New Jersey Centers for Balance
Vestibular Rehabilitation Therapy Centers
25 East Willow Street
Millburn, New Jersey 07041
973.564.8878

BPPV Patients


Definition

By Mayo Clinic staff

Benign paroxysmal positional vertigo (BPPV) is one of the most common causes of vertigo — the sudden sensation that you're spinning or that the inside of your head is spinning.

Benign paroxysmal positional vertigo is characterized by brief episodes of mild to intense dizziness. Symptoms of benign paroxysmal positional vertigo are triggered by specific changes in the position of your head, such as tipping your head up or down, and by lying down, turning over or sitting up in bed. You may also feel out of balance when standing or walking.

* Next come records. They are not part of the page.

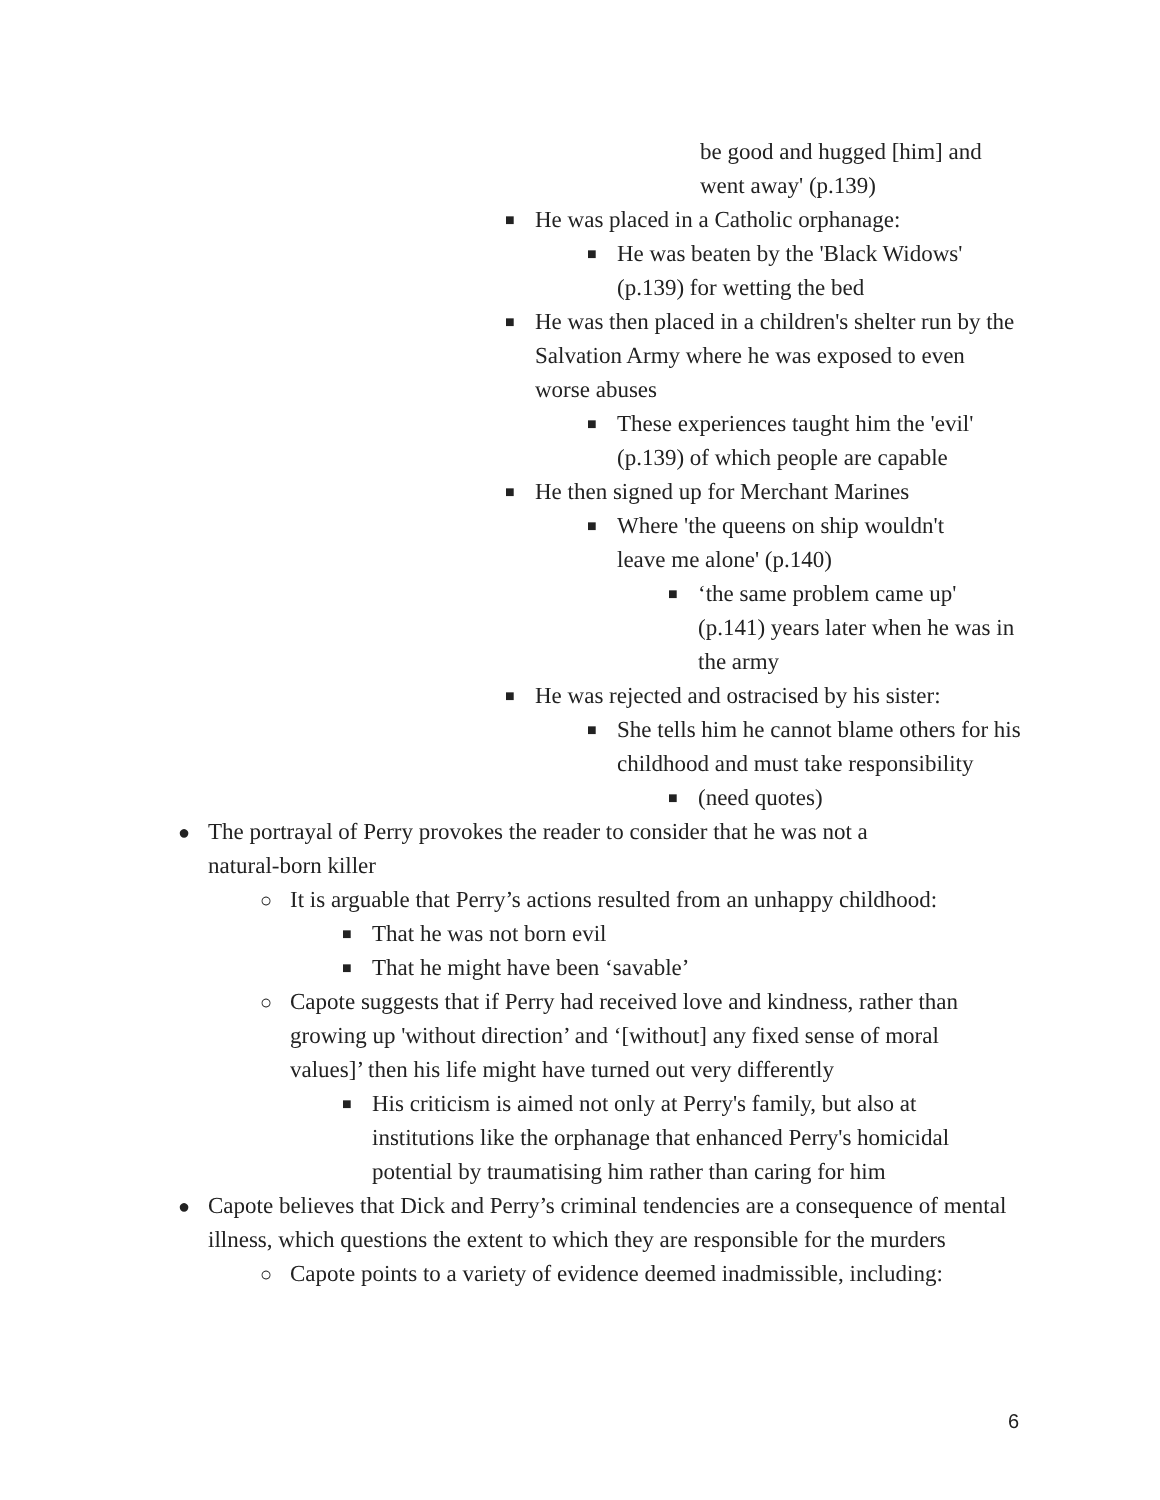be good and hugged [him] and went away' (p.139)
■
He was placed in a Catholic orphanage:
■
He was beaten by the 'Black Widows' (p.139) for wetting the bed
■
He was then placed in a children's shelter run by the Salvation Army where he was exposed to even worse abuses
■
These experiences taught him the 'evil' (p.139) of which people are capable
■
He then signed up for Merchant Marines
■
Where 'the queens on ship wouldn't leave me alone' (p.140)
■
‘the same problem came up' (p.141) years later when he was in the army
■
He was rejected and ostracised by his sister:
■
She tells him he cannot blame others for his childhood and must take responsibility
■
(need quotes)
●
The portrayal of Perry provokes the reader to consider that he was not a natural-born killer
○
It is arguable that Perry’s actions resulted from an unhappy childhood:
■
That he was not born evil
■
That he might have been ‘savable’
○
Capote suggests that if Perry had received love and kindness, rather than growing up 'without direction’ and ‘[without] any fixed sense of moral values]’ then his life might have turned out very differently
■
His criticism is aimed not only at Perry's family, but also at institutions like the orphanage that enhanced Perry's homicidal potential by traumatising him rather than caring for him
●
Capote believes that Dick and Perry’s criminal tendencies are a consequence of mental illness, which questions the extent to which they are responsible for the murders
○
Capote points to a variety of evidence deemed inadmissible, including:
6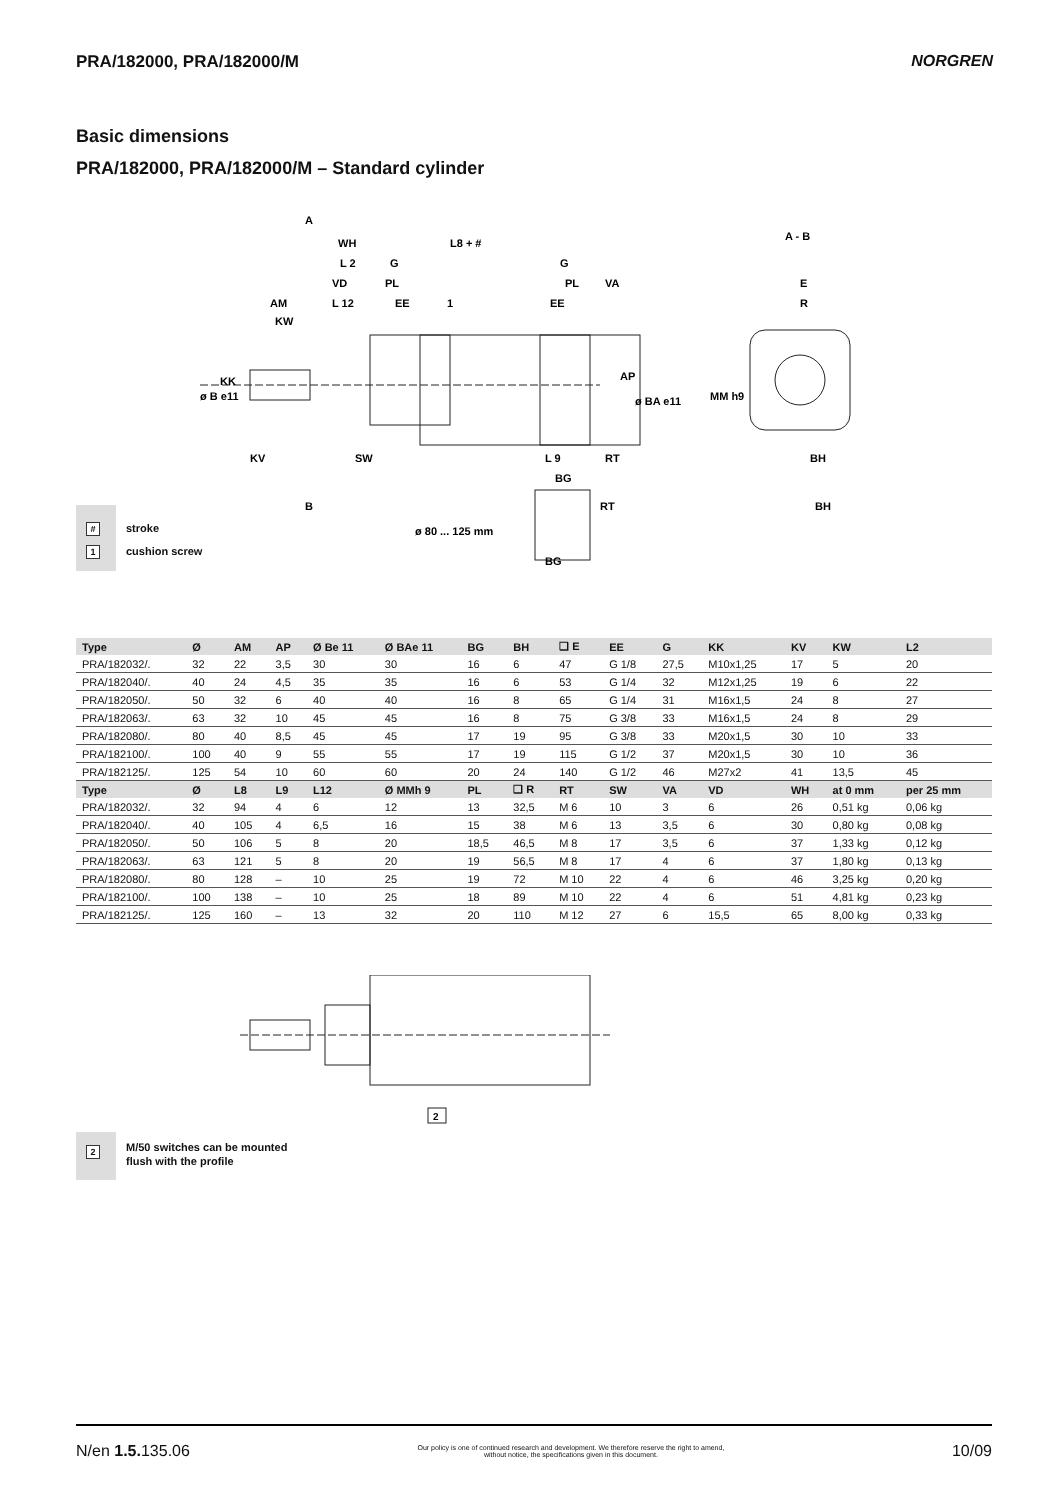PRA/182000, PRA/182000/M NORGREN
Basic dimensions
PRA/182000, PRA/182000/M – Standard cylinder
A
WH
L8 + #
A - B
L 2
G
G
VD
PL
PL
VA
E
AM
L 12
EE
EE
R
KW
KK
ø B e11
AP
ø BA e11
MM h9
KV
SW
L 9
RT
BH
BG
B
ø 80 ... 125 mm
RT
BH
BG
1
# stroke
1 cushion screw
| Type | Ø | AM | AP | Ø Be 11 | Ø BAe 11 | BG | BH | ❑ E | EE | G | KK | KV | KW | L2 |
| --- | --- | --- | --- | --- | --- | --- | --- | --- | --- | --- | --- | --- | --- | --- |
| PRA/182032/. | 32 | 22 | 3,5 | 30 | 30 | 16 | 6 | 47 | G 1/8 | 27,5 | M10x1,25 | 17 | 5 | 20 |
| PRA/182040/. | 40 | 24 | 4,5 | 35 | 35 | 16 | 6 | 53 | G 1/4 | 32 | M12x1,25 | 19 | 6 | 22 |
| PRA/182050/. | 50 | 32 | 6 | 40 | 40 | 16 | 8 | 65 | G 1/4 | 31 | M16x1,5 | 24 | 8 | 27 |
| PRA/182063/. | 63 | 32 | 10 | 45 | 45 | 16 | 8 | 75 | G 3/8 | 33 | M16x1,5 | 24 | 8 | 29 |
| PRA/182080/. | 80 | 40 | 8,5 | 45 | 45 | 17 | 19 | 95 | G 3/8 | 33 | M20x1,5 | 30 | 10 | 33 |
| PRA/182100/. | 100 | 40 | 9 | 55 | 55 | 17 | 19 | 115 | G 1/2 | 37 | M20x1,5 | 30 | 10 | 36 |
| PRA/182125/. | 125 | 54 | 10 | 60 | 60 | 20 | 24 | 140 | G 1/2 | 46 | M27x2 | 41 | 13,5 | 45 |
| Type | Ø | L8 | L9 | L12 | Ø MMh 9 | PL | ❑ R | RT | SW | VA | VD | WH | at 0 mm | per 25 mm |
| PRA/182032/. | 32 | 94 | 4 | 6 | 12 | 13 | 32,5 | M 6 | 10 | 3 | 6 | 26 | 0,51 kg | 0,06 kg |
| PRA/182040/. | 40 | 105 | 4 | 6,5 | 16 | 15 | 38 | M 6 | 13 | 3,5 | 6 | 30 | 0,80 kg | 0,08 kg |
| PRA/182050/. | 50 | 106 | 5 | 8 | 20 | 18,5 | 46,5 | M 8 | 17 | 3,5 | 6 | 37 | 1,33 kg | 0,12 kg |
| PRA/182063/. | 63 | 121 | 5 | 8 | 20 | 19 | 56,5 | M 8 | 17 | 4 | 6 | 37 | 1,80 kg | 0,13 kg |
| PRA/182080/. | 80 | 128 | – | 10 | 25 | 19 | 72 | M 10 | 22 | 4 | 6 | 46 | 3,25 kg | 0,20 kg |
| PRA/182100/. | 100 | 138 | – | 10 | 25 | 18 | 89 | M 10 | 22 | 4 | 6 | 51 | 4,81 kg | 0,23 kg |
| PRA/182125/. | 125 | 160 | – | 13 | 32 | 20 | 110 | M 12 | 27 | 6 | 15,5 | 65 | 8,00 kg | 0,33 kg |
2
2
M/50 switches can be mounted
flush with the profile
N/en 1.5. 135.06 Our policy is one of continued research and development. We therefore reserve the right to amend,
without notice, the specifications given in this document. 10/09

Although benign paroxysmal positional vertigo can be a bothersome problem, it's rarely serious except when it increases the chance of falls. You can receive effective treatment for benign paroxysmal positional vertigo during a doctor's office visit.

Symptoms

By Mayo Clinic staff

The signs and symptoms of benign paroxysmal positional vertigo (BPPV) may include:

  • Dizziness
  • A sense that you or your surroundings are spinning or moving (vertigo)
  • Lightheadedness
  • Unsteadiness
  • A loss of balance
  • Blurred vision associated with the sensation of vertigo
  • Nausea
  • Vomiting

The signs and symptoms of BPPV can come and go, with symptoms commonly lasting less than one minute. Episodes of benign paroxysmal positional vertigo and other forms of vertigo can disappear for some time and then recur.

Activities that bring about the signs and symptoms of BPPV can vary from person to person, but are almost always brought on by a change in the position of your head. Abnormal rhythmic eye movements (nystagmus) usually accompany the symptoms of benign paroxysmal positional vertigo. Although rare, it's possible to have BPPV in both ears (bilateral BPPV).

When to see a doctor
Generally, see your doctor if you experience any unexplained dizziness or vertigo that recurs periodically for more than one week.

Seek emergency care
Although it's uncommon for dizziness to signal a serious illness, see your doctor immediately if you experience dizziness or vertigo along with any of the following:

  • A new, different or severe headache
  • A fever of 101 F (38 C) or higher
  • Double vision or loss of vision
  • Hearing loss
  • Trouble speaking
  • Leg or arm weakness
  • Loss of consciousness
  • Falling or difficulty walking
  • Numbness or tingling
  • Chest pain, or rapid or slow heart rate

The signs and symptoms listed above may signal a more serious problem, such as stroke or a cardiac condition.

Complications

By Mayo Clinic staff

Although benign paroxysmal positional vertigo (BPPV) is uncomfortable, it rarely causes complications. In rare cases, if severe, persistent BPPV causes you to vomit frequently, you may be at risk of dehydration. The dizziness of BPPV can put you at greater risk of falling.